Além de ser o Dia de São Valentim neste sábado, uma data dedicada à celebração do amor romântico, também é, nas Igrejas Ortodoxas, o “Sábado da Despedida da Carne” que precede a Quaresma, assim chamado porque neste fim de semana nos despedimos do consumo de carne. Nesse dia, faz-se memória de todos os falecidos. Na verdade, desde os tempos antigos do Cristianismo, todo sábado era dedicado à recordação dos finados e de “todos os santos”, antes que outras comemorações e festas fossem gradualmente sendo incorporadas ao calendário eclesiástico, muitas vezes obscurecendo o sentido original desse dia. Nota histórica: o período da Quaresma nos reconecta com muitas das tradições mais antigas, porque os grandes tempos litúrgicos, como a Quaresma e o ciclo da Páscoa até Pentecostes, permaneceram menos alterados ao longo do tempo do que o restante do ano litúrgico.

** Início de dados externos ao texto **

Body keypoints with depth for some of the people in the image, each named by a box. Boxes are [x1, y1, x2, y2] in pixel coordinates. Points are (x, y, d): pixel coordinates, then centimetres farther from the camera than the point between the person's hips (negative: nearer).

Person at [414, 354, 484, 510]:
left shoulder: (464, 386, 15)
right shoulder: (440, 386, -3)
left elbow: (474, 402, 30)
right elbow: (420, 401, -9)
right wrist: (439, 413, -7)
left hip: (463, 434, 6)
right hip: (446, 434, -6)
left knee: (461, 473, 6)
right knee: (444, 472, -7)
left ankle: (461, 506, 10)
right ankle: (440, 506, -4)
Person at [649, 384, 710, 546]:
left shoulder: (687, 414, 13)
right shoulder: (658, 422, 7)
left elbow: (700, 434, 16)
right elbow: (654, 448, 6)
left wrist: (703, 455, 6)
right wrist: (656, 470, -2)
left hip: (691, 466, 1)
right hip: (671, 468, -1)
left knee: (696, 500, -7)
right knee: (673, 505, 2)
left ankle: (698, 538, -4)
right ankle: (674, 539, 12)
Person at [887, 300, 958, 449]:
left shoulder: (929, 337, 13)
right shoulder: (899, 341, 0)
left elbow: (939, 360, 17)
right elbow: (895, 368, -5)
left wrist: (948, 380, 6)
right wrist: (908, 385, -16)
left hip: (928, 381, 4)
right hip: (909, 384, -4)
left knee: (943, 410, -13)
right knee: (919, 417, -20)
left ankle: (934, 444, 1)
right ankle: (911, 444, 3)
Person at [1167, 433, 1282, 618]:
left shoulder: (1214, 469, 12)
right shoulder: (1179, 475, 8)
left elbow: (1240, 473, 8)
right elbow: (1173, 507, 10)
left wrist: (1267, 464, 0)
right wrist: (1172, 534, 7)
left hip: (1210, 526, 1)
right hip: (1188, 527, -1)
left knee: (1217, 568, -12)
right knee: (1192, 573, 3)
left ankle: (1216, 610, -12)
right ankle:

Reflitamos um pouco sobre o significado antigo do sábado, o Sabbath, e vejamos como podemos integrá-lo a este Dia de São Valentim. A palavra hebraica para sábado, “shabat” (שָׁבַת֙), frequentemente traduzida como “Ele repousou”, significa literalmente “Ele cessou” ou “Ele interrompeu”, recordando as palavras de Gênesis 2,3, segundo as quais Deus cessou, no sétimo dia da semana, a obra específica que havia realizado ao longo dos seis dias da Criação. Isso não foi um convite para que os seres humanos se tornassem deístas, acreditando equivocadamente que Deus teria deixado de intervir em nossas vidas ou de agir conosco. Ao contrário, foi um sinal de que Deus passava a confiar a nós, criaturas semelhantes a Ele, criadas no sexto dia, a continuidade de Sua obra criadora, fazendo “crescer e multiplicar” tudo aquilo que Ele nos havia concedido.
Nossas capacidades criativas sempre deveriam ser inspiradas e vivificadas por nossa Fonte de Vida, Deus, em harmonia e comunhão com Sua vontade fiel, cheia de esperança e amor por nós e pelo mundo. O que nos faz “agir” corretamente, em sintonia com a vontade divina, e o que nos impulsiona a avançar para “crescer e multiplicar” de modo adequado, tenhamos ou não filhos, é a fé, a esperança e o amor por Deus e uns pelos outros, três realidades que o Seu Espírito sopra em nossos corações na comunhão com Ele.
Tanto o Sábado Memorial quanto o Dia de São Valentim são ocasiões para celebrar os impulsos que Deus nos deu e que nos movem adiante e nos ajudam a crescer, a “crescer e multiplicar”, em vez de nos diminuir: fé, esperança e amor. Quer hoje estejamos de luto por nossos entes queridos falecidos, ou por alguém amado de quem estejamos separados, quer celebremos a pessoa amada que está ao nosso lado, podemos recordar com gratidão que é Deus quem nos concede a capacidade de sofrer, de desejar e de aspirar por “mais”, não para nos diminuir, mas para nos fazer crescer rumo ao “mais” que Ele preparou para nós.
Aqui na terra recebemos apenas vislumbres da unidade última que todos desejamos. Às vezes canalizamos esse desejo para uma única pessoa, nosso amado ou amada, e, se o sentimento é correspondido, isso é um grande dom. Também é um grande dom quando não é correspondido, se conseguimos “entregar e confiar a Deus”, pois isso nos ajuda a compreender melhor quem somos e a nos redirecionar. Em todo caso, cedo ou tarde, por diversos motivos, essa “única pessoa” não será suficiente para preencher o espaço em forma de Deus em nosso coração, que “geme”, como escreve São Paulo, desejando algo maior: “Sabemos, com efeito, que, quando a nossa morada terrestre, a nossa tenda, for destruída, temos uma habitação no Céu, obra de Deus, uma casa eterna, não construída por mãos humanas. E por isso, gememos nesta tenda, ansiando por revestir-nos daquela habitação celeste…” (2ª Coríntios 5,1s).
Neste sábado, meus queridos amigos e até adversários, sejamos gratos por nossos amores e por nossas perdas, direcionando-os a Deus e renovando n’Ele nossa fé, esperança e amor, na certeza de Sua presença viva e imperecível no meio de nós.